● **Data for the task**:
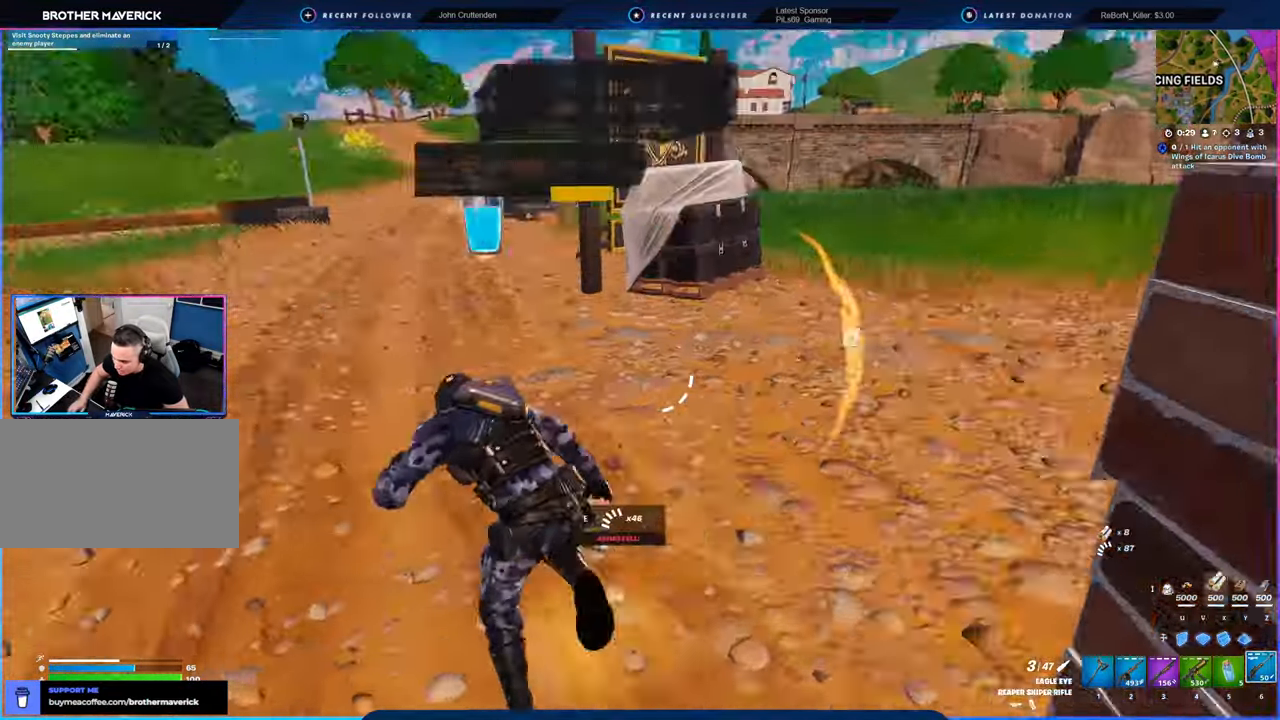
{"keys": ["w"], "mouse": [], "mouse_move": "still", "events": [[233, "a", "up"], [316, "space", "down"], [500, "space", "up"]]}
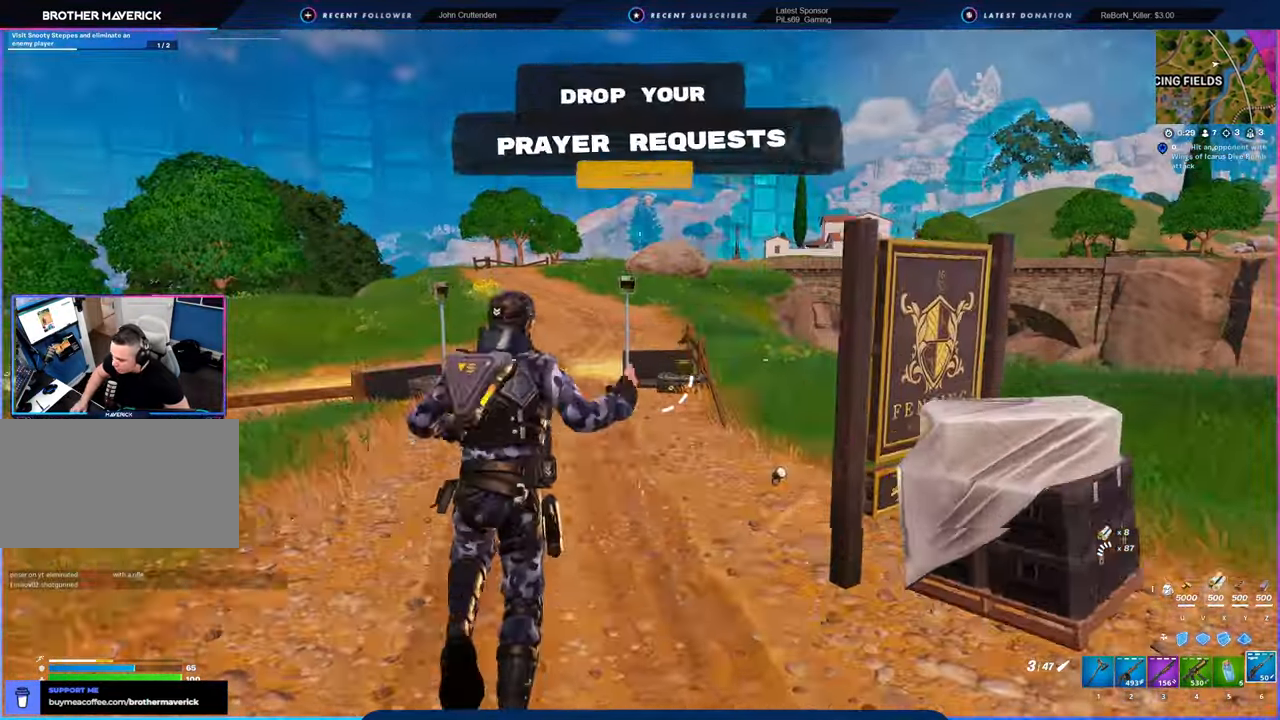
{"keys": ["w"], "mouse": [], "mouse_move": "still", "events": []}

==

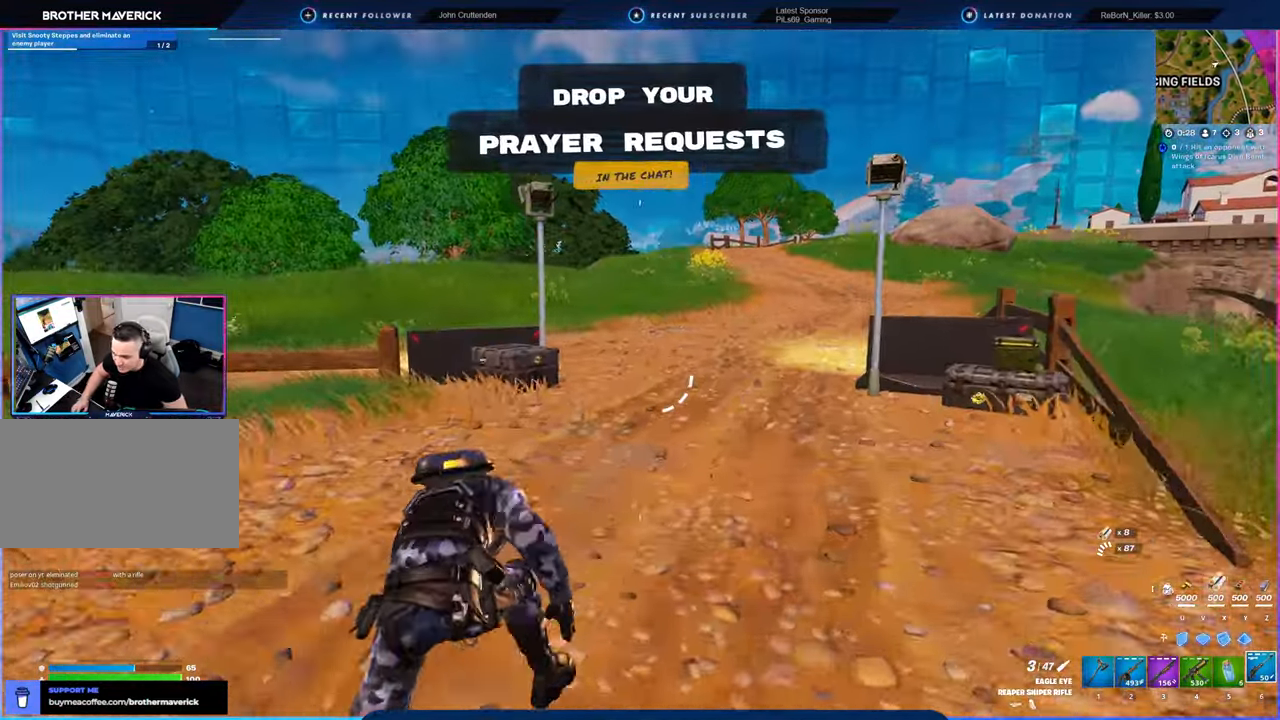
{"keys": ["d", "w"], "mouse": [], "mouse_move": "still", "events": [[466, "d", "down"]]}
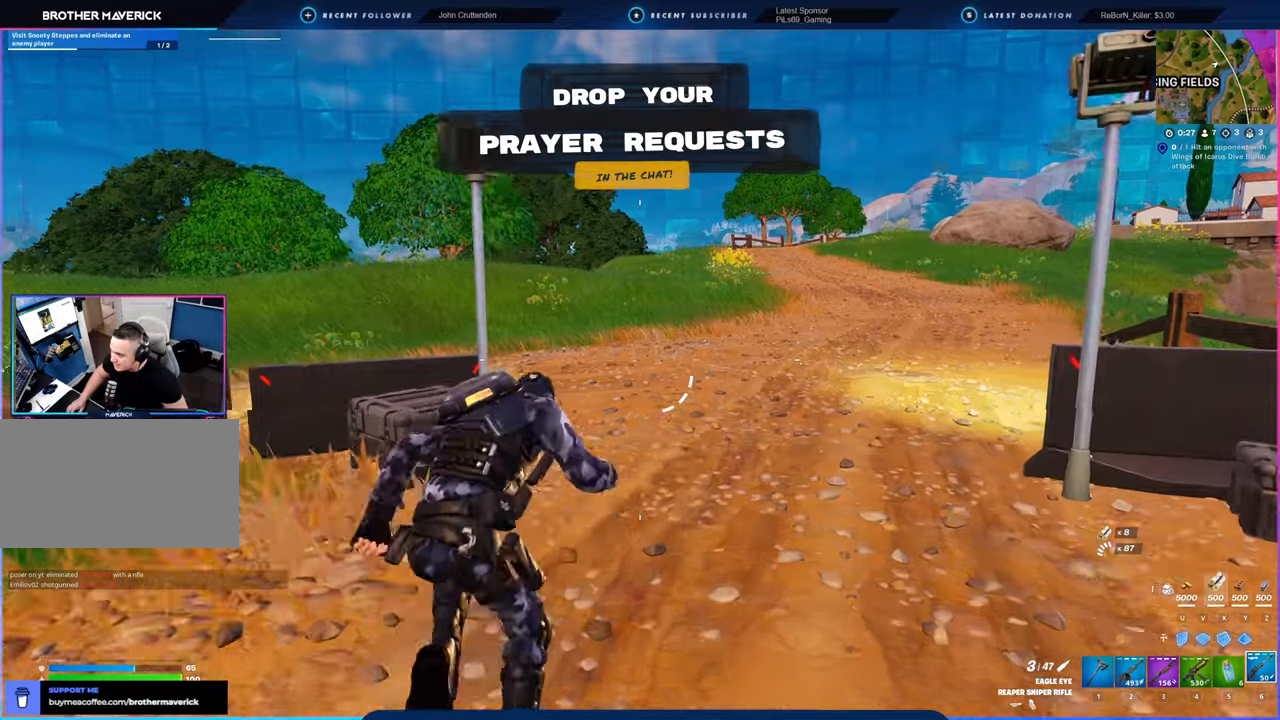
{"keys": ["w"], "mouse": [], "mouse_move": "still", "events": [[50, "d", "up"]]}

● **What is being asked**: The lines to return are those in the entries above that include "down".

● **Written response**:
{"keys": ["w"], "mouse": [], "mouse_move": "still", "events": [[233, "a", "up"], [316, "space", "down"], [500, "space", "up"]]}
{"keys": ["d", "w"], "mouse": [], "mouse_move": "still", "events": [[466, "d", "down"]]}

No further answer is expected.